Although this may indicate that providers are being trusted to utilize drugs appropriately, it could also make providers nervous about the possibility of a claim being rejected. There has also been a shift to more high-cost claim audits. “You know that if you’re looking at a high-dollar claim audit, notoriously, oncology drugs are ending up under that category,” she said.

Medicaid: Local Concerns

The expansion of Medicaid under the ACA will undoubtedly mean that more patients with cancer will be treated under Medicaid. Different Medicaid agencies are taking different actions, “because they are already in dire straits with their budgets,” Ms Pierce said.

An extreme example comes from Oregon, where Medicaid has established a marginal benefit for a high-cost policy that ties coverage of high-cost drugs to the patient’s life expectancy. A treatment will not be covered if a patient has an expected survival of <6 months; this patient will be referred for palliative or hospice care. For patients with an expected median survival of 6 to 12 months, the treatment must be expected to increase survival by 50%. For those expected to live at least 12 months, the treatment must provide a 30% improvement in survival.

“Whereas Medicaid, in the past, had not paid much attention to oncology drugs and never really established coverage criteria, we have now seen Medicaid agencies establishing very distinct clinical criteria and prior authorization approaches. These are going to be evolving over time, not only because of the ACA and the Medicaid expansion, but because the increased cost of care impacts their budgets and they must find ways to manage them,” Ms Pierce said.

Call to Action: Get Involved

Mr Slotnik urged stakeholders “who are in the know, who see patients, who make the drugs, who manage the dollars,” to get involved in setting policies regarding what society should pay for healthcare, what guidelines should be set, and what outcomes should be expected. “The people who actually pay to provide the care, in my opinion, are better positioned to engage, communicate, educate, and ultimately decide what role the government should have in healthcare,” he maintained.

Whereas the United States has shied away from a public discussion focused on substantial change, England did not, and their discussion led to the creation of the National Health Service. “Perhaps we are going to have that conversation soon,” Mr Slotnik added. “To me, at the end of the day, it’s up to each individual to voice their opinion…though some opinions will hold more water,” he offered.

Craig K. Deligdish, MD, Hema­tologist/Oncologist, Oncology Re­source Networks, Orlando, FL, and Co-Chair of the meeting, asked what will happen if the government avoids this larger discussion, or if novel programs being rolled out do not prove capable of improving quality and reducing cost. The options may be to ration healthcare, as Oregon is essentially doing, or to globally reduce payments for healthcare, Dr Deligdish said.

Ms Pierce pointed out that costs have been growing astronomically for a long time, but what is new is the conversation about cost and its impact.
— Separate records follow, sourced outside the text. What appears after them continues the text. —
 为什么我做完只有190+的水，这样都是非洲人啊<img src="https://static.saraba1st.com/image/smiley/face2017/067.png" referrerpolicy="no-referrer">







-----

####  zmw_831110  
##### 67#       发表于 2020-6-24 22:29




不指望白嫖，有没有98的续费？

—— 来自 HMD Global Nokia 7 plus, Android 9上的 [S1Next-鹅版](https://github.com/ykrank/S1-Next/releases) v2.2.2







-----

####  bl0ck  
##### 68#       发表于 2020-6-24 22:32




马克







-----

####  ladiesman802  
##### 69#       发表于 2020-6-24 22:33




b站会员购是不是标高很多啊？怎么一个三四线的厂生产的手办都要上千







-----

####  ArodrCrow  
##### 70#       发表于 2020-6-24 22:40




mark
The conversation now revolves around how to create value propositions for caring for patients, how to use data, and how to identify solutions.
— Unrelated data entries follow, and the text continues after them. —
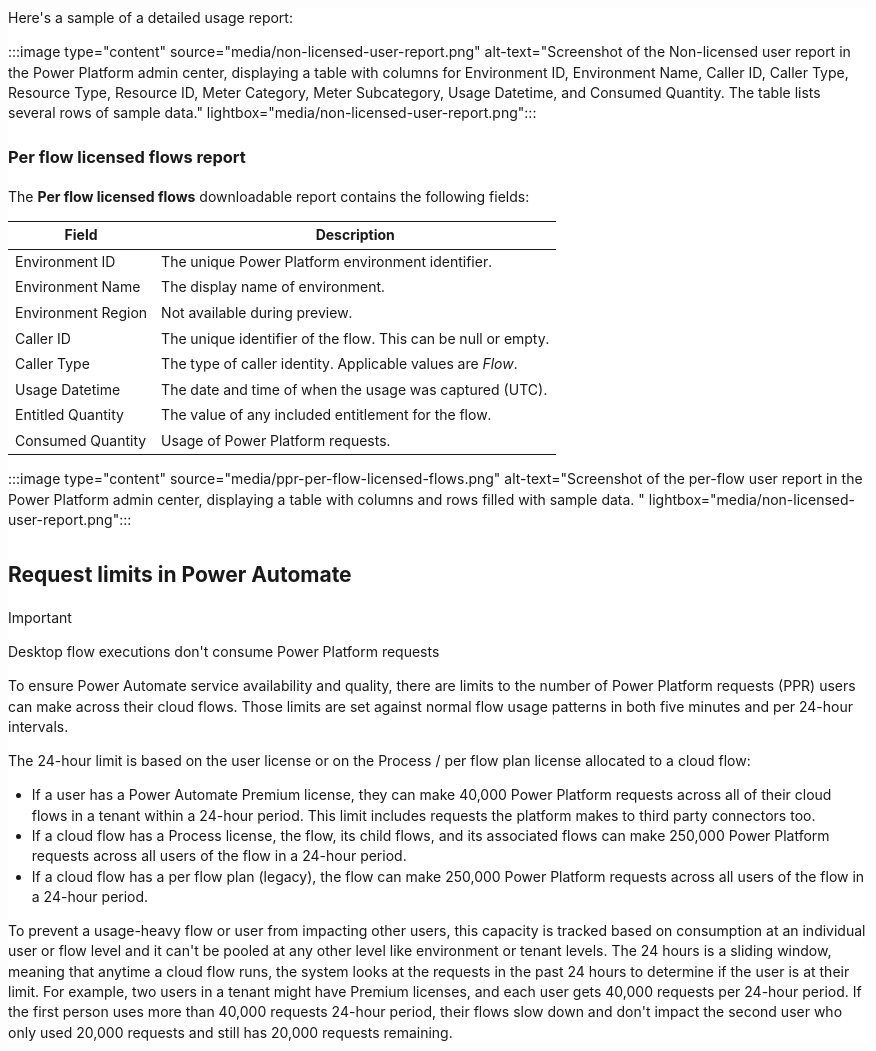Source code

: Here's a sample of a detailed usage report:

:::image type="content" source="media/non-licensed-user-report.png" alt-text="Screenshot of the Non-licensed user report in the Power Platform admin center, displaying a table with columns for Environment ID, Environment Name, Caller ID, Caller Type, Resource Type, Resource ID, Meter Category, Meter Subcategory, Usage Datetime, and Consumed Quantity. The table lists several rows of sample data." lightbox="media/non-licensed-user-report.png":::

### Per flow licensed flows report

The **Per flow licensed flows** downloadable report contains the following fields:

| Field    | Description |
|-----------------------------------------------------------------|-----------------------------------------------------------------------------------------|
| Environment ID    | The unique Power Platform environment identifier. |
| Environment Name    | The display name of environment. |
| Environment Region    | Not available during preview. |
| Caller ID    | The unique identifier of the flow. This can be null or empty.  |
| Caller Type    | The type of caller identity. Applicable values are *Flow*. |
| Usage Datetime    | The date and time of when the usage was captured (UTC). |
| Entitled Quantity    | The value of any included entitlement for the flow.  |
| Consumed Quantity    | Usage of Power Platform requests.  |

:::image type="content" source="media/ppr-per-flow-licensed-flows.png" alt-text="Screenshot of the per-flow user report in the Power Platform admin center, displaying a table with columns and rows filled with sample data. " lightbox="media/non-licensed-user-report.png":::

## Request limits in Power Automate

> [!IMPORTANT]
> Desktop flow executions don't consume Power Platform requests

To ensure Power Automate service availability and quality, there are limits to the number of Power Platform requests (PPR) users can make across their cloud flows. Those limits are set against normal flow usage patterns in both five minutes and per 24-hour intervals.

The 24-hour limit is based on the user license or on the Process / per flow plan license allocated to a cloud flow:

- If a user has a Power Automate Premium license, they can make 40,000 Power Platform requests across all of their cloud flows in a tenant within a 24-hour period. This limit includes requests the platform makes to third party connectors too.
- If a cloud flow has a Process license, the flow, its child flows, and its associated flows can make 250,000 Power Platform requests across all users of the flow in a 24-hour period.
- If a cloud flow has a per flow plan (legacy), the flow can make 250,000 Power Platform requests across all users of the flow in a 24-hour period.

To prevent a usage-heavy flow or user from impacting other users, this capacity is tracked based on consumption at an individual user or flow level and it can't be pooled at any other level like environment or tenant levels. The 24 hours is a sliding window, meaning that anytime a cloud flow runs, the system looks at the requests in the past 24 hours to determine if the user is at their limit. For example, two users in a tenant might have Premium licenses, and each user gets 40,000 requests per 24-hour period. If the first person uses more than 40,000 requests 24-hour period, their flows slow down and don't impact the second user who only used 20,000 requests and still has 20,000 requests remaining.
“Now, there are different organizations all working to identify options that can reduce the need for a drastic systemwide change,” she said, adding that the Oregon example, although objectionable on many levels, may trigger more conversation toward rational solutions.

Mr Slotnik predicted that it will be years before big changes are obvious. What will happen depends on the state of the economy, which party rules Congress, who the president is, and whether there is a major international crisis between now and then. The potential changes constitute a “laundry list” from interested parties, including price reductions, tax increases, changes in Medicare eligibility, elimination of employer-based insurance, and much more.

“But yes, something is going to happen. The question is, do you want to be under the bus or driving the bus?” Mr Slotnik asked.